== Selected excerpt ==
*** Begin section ***
So, I have type declarations that look like this:

interface AddTodoAction {
    type: "ADD_TODO",
    text: string
};

interface DeleteTodoAction {
    type: "DELETE_TODO",
    id: number
}

type TodoAction = AddTodoAction | DeleteTodoAction

I’d like to make helper functions that create these actions, and I tend to use arrow functions for this. If I write this:

export const addTodo1 = (text: string) => ({
    type: "ADD_TODO",
    text
});

The compiler can’t provide any help in making sure this is a valid AddTodoAction because the return type isn’t specified explicitly. I can specify the return type explicitly by doing this:

export const addTodo2: (text: string) => AddTodoAction = (text: string) => ({
    type: "ADD_TODO",
    text
})

But this requires specifying my function arguments twice, so it’s verbose and harder to read.

Is there a way I can specify the return type explicitly when using arrow notation?

I’ve thought of trying this:

export const addTodo3 = (text: string) => <AddTodoAction>({
    type: "ADD_TODO",
    text
})

In this case, the compiler now infers the return type as AddTodoAction but it’s doesn’t validate that the object I’m returning has all of the appropriate fields.
*** End section ***
== Extracted records ==
*** Begin section ***
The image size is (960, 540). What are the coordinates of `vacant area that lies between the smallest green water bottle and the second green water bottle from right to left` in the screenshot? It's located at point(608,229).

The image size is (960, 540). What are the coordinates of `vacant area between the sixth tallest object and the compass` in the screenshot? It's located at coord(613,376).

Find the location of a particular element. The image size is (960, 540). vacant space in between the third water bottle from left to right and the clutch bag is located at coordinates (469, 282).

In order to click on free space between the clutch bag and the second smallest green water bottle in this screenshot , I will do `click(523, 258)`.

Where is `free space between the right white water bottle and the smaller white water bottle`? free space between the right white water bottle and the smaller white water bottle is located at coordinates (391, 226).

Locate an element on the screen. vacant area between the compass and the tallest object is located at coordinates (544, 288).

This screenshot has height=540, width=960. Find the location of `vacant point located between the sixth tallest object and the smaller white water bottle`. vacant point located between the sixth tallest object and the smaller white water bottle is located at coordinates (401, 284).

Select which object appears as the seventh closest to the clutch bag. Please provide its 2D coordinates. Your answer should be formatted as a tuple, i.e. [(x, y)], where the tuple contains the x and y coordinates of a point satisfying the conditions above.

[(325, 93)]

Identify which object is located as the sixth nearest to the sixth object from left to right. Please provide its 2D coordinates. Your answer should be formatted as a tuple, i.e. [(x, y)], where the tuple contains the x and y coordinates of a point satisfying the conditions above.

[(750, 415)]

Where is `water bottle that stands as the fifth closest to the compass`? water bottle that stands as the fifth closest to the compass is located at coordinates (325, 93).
*** End section ***
*** Begin section ***
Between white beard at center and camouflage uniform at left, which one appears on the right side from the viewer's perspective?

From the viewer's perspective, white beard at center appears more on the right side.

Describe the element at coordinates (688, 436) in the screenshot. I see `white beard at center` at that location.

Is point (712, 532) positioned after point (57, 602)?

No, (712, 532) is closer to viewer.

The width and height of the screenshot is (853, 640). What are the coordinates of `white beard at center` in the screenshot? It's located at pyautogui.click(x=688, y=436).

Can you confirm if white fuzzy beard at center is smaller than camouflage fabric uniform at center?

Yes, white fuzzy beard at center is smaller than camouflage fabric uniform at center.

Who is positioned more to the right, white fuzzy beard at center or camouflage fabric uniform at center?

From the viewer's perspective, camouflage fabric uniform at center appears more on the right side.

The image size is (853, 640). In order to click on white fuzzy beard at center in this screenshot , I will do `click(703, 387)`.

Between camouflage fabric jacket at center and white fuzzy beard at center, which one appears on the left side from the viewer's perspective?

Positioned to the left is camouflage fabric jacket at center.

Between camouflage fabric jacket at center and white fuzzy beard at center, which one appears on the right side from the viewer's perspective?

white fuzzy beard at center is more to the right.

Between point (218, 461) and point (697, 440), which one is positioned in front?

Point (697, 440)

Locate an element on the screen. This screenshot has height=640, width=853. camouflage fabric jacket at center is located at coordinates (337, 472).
*** End section ***
== Set of tasks ==
[1] In the TypeScript question, what return type does the compiler infer for `addTodo3`?
[2] According to the TypeScript question, why is the `addTodo2` way of giving the return type unsatisfactory?

== Solutions per task ==
[1] The compiler infers the return type of `addTodo3` as `AddTodoAction`.

[2] It requires specifying the function arguments twice: once in the type annotation and again in the arrow function. That makes the code verbose and harder to read.